Saved data entries
[Start of section]

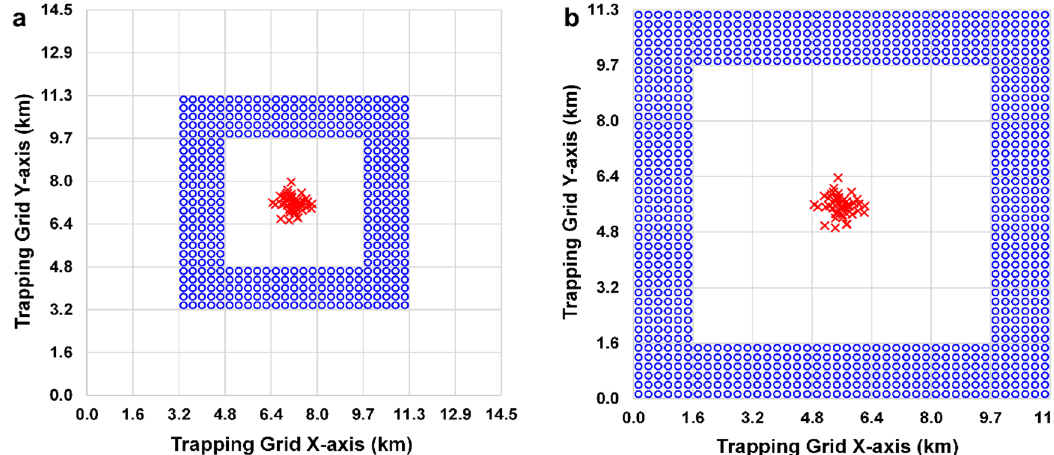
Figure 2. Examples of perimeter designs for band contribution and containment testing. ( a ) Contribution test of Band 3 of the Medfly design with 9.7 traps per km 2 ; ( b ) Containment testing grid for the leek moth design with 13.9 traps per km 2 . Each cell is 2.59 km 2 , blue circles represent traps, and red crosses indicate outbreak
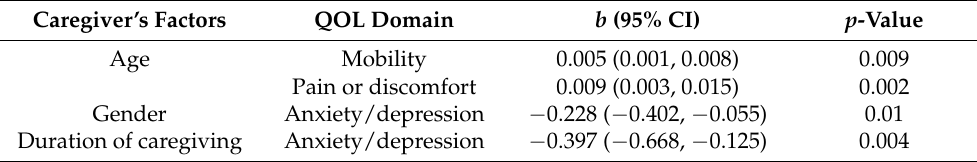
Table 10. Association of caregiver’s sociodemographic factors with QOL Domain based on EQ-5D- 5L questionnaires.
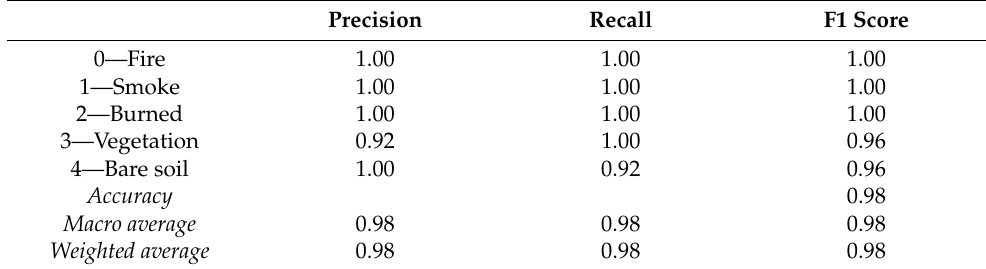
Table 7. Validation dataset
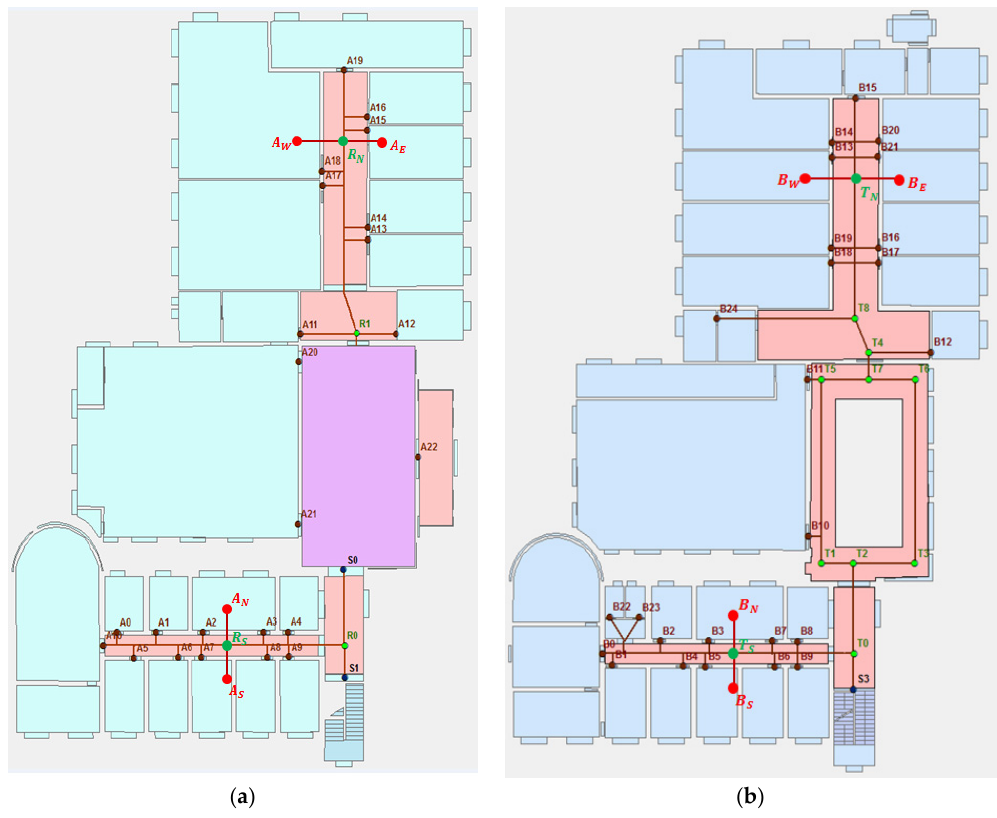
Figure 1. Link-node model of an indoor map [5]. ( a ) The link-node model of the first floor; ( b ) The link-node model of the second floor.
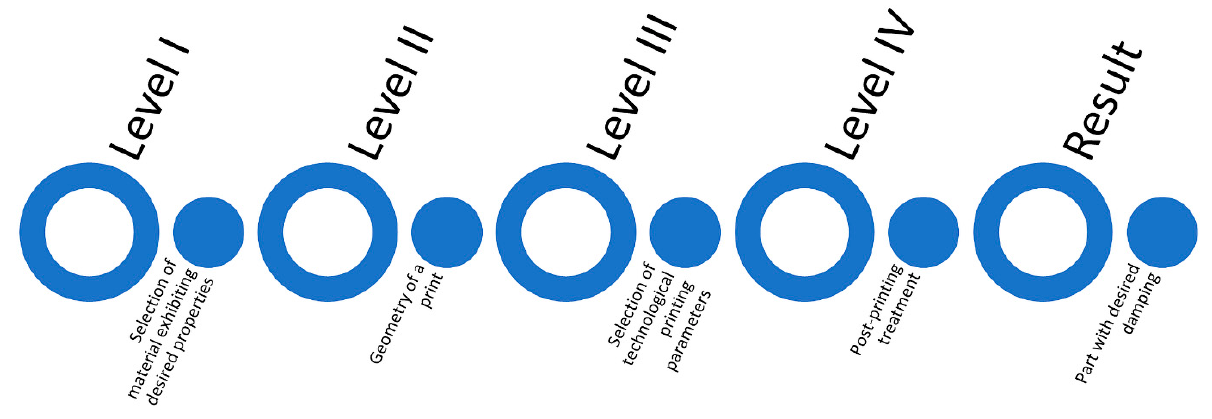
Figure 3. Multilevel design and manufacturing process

[End of section]
[Start of section]

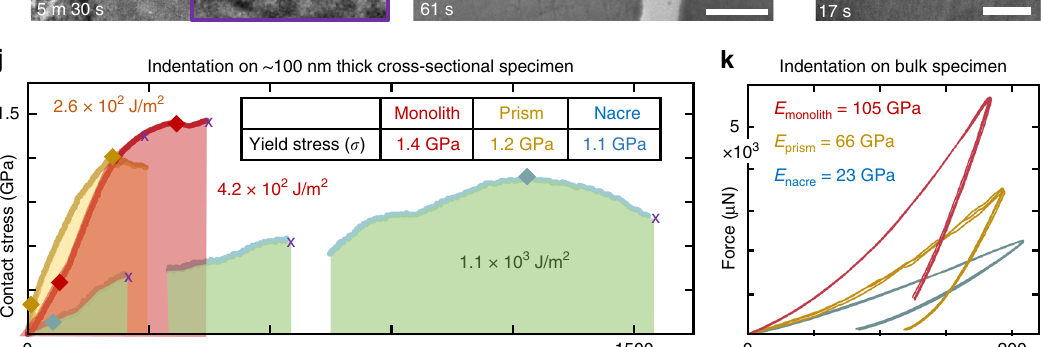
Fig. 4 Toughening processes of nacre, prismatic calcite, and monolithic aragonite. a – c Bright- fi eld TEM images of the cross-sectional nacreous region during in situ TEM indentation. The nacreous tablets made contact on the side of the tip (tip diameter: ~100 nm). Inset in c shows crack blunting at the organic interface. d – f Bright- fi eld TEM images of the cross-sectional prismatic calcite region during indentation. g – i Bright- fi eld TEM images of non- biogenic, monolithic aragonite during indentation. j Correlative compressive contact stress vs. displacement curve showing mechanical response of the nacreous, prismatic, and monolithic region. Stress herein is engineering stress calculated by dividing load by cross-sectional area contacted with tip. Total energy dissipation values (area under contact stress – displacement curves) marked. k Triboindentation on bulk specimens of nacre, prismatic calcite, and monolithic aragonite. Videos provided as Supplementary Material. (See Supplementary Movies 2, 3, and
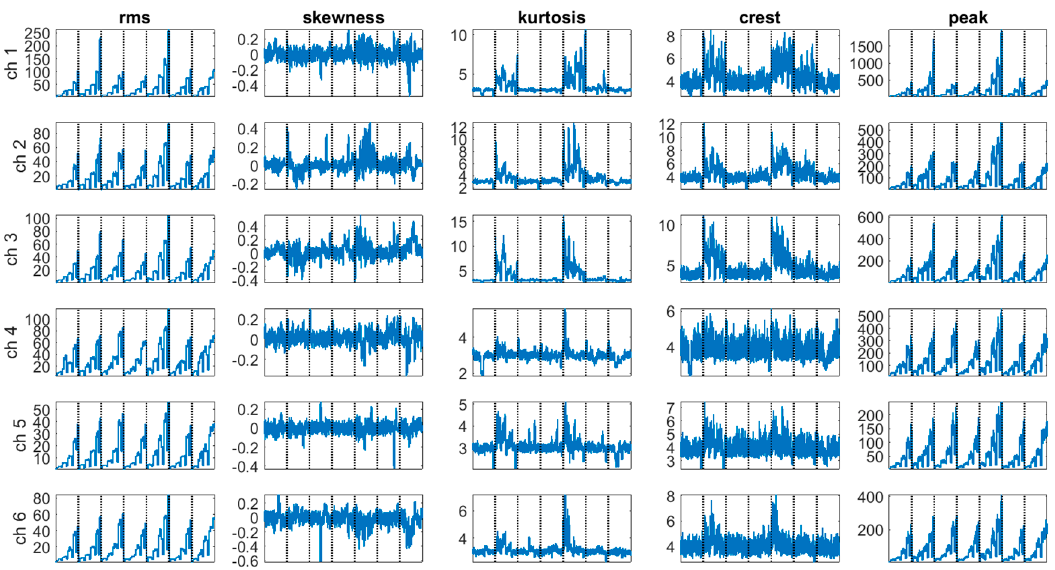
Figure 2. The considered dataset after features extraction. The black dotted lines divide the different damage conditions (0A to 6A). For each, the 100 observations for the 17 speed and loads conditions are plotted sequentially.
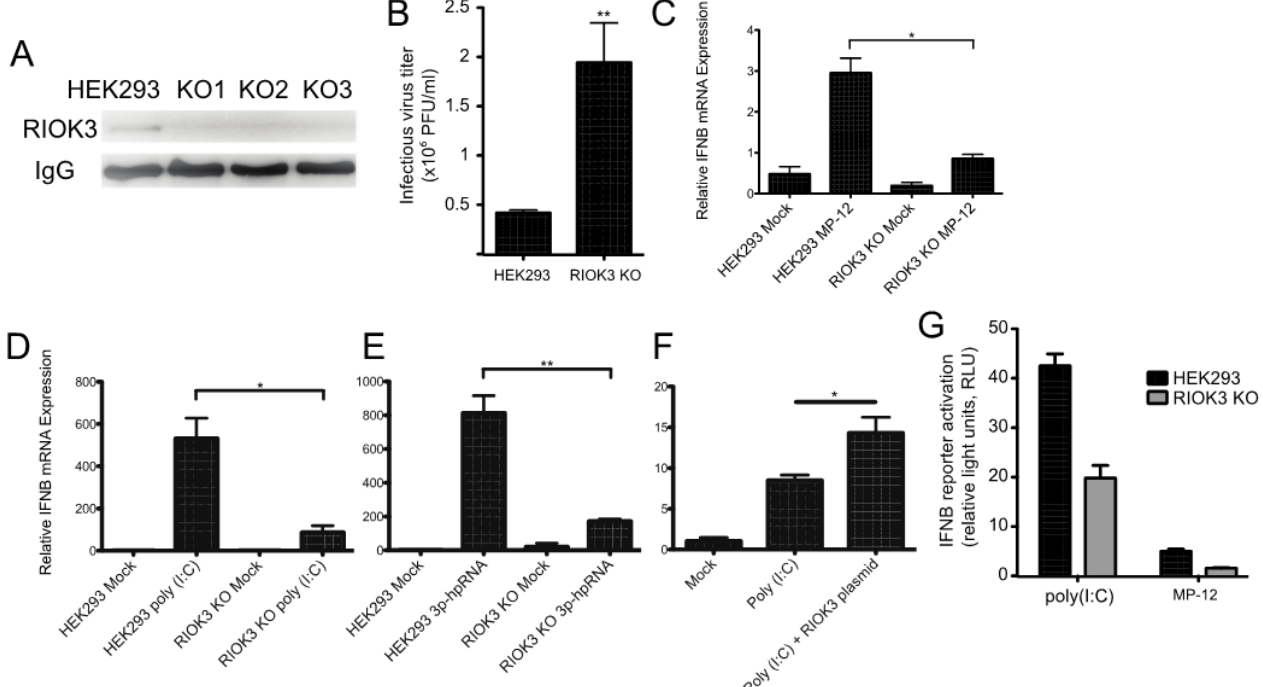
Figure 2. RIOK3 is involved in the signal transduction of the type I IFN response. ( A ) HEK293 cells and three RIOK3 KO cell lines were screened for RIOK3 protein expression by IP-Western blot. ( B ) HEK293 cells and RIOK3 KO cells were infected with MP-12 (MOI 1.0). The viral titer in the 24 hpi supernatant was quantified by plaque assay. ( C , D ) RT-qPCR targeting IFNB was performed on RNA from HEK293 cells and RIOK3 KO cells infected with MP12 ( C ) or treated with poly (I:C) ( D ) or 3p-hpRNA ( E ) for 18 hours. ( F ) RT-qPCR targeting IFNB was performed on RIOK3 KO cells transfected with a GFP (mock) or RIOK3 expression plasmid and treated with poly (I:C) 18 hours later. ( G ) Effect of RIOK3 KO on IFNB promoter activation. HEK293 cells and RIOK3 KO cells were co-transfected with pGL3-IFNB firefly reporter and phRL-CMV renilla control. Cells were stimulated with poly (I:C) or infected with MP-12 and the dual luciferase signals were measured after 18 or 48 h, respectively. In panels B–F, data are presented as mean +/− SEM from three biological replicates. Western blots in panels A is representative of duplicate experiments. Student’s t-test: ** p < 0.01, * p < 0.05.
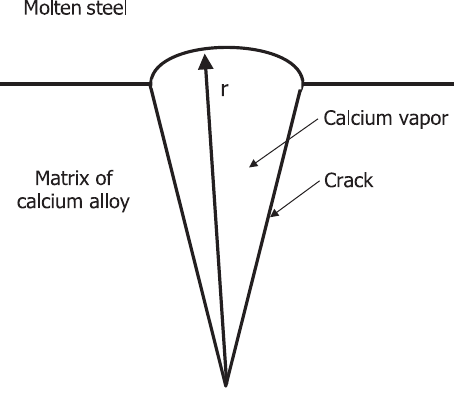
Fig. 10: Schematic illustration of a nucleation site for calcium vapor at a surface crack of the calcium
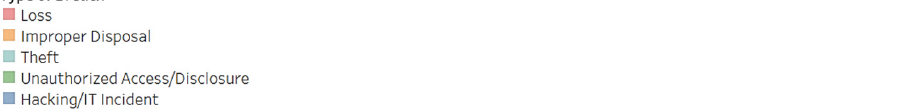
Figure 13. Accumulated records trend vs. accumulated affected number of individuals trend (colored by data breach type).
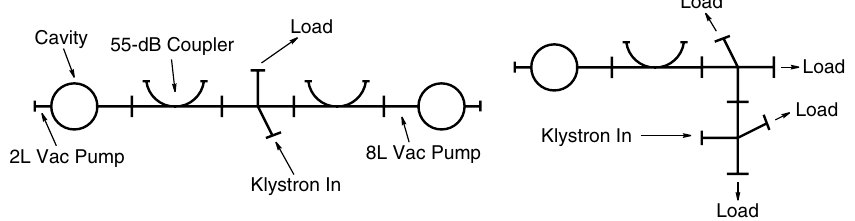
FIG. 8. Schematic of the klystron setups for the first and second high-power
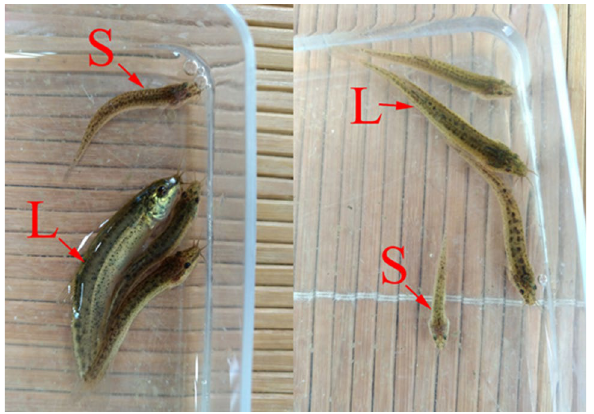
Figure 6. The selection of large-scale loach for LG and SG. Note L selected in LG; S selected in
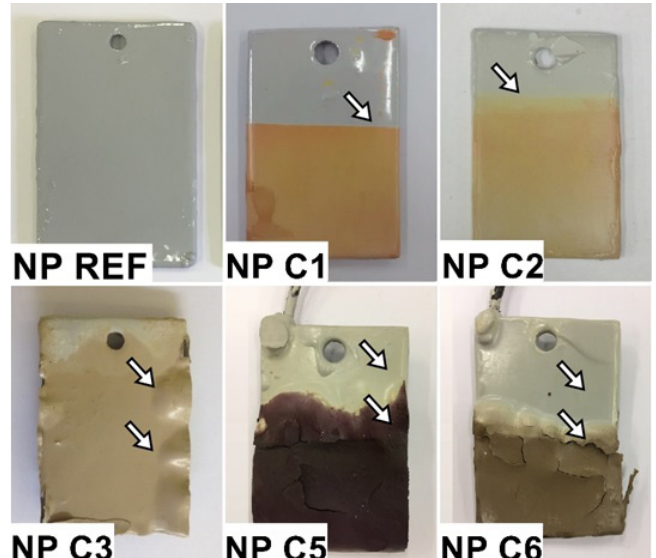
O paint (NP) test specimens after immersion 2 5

[End of section]

Exercise description.
Out of the records above, please copy exactly the lines from the line with "Figure 1. Link-node" up to and including the line with "Figure 3. Multilevel", minus the pictures.

Result below.
Figure 1. Link-node model of an indoor map [5]. ( a ) The link-node model of the first floor; ( b ) The link-node model of the second floor.
Figure 3. Multilevel design and manufacturing process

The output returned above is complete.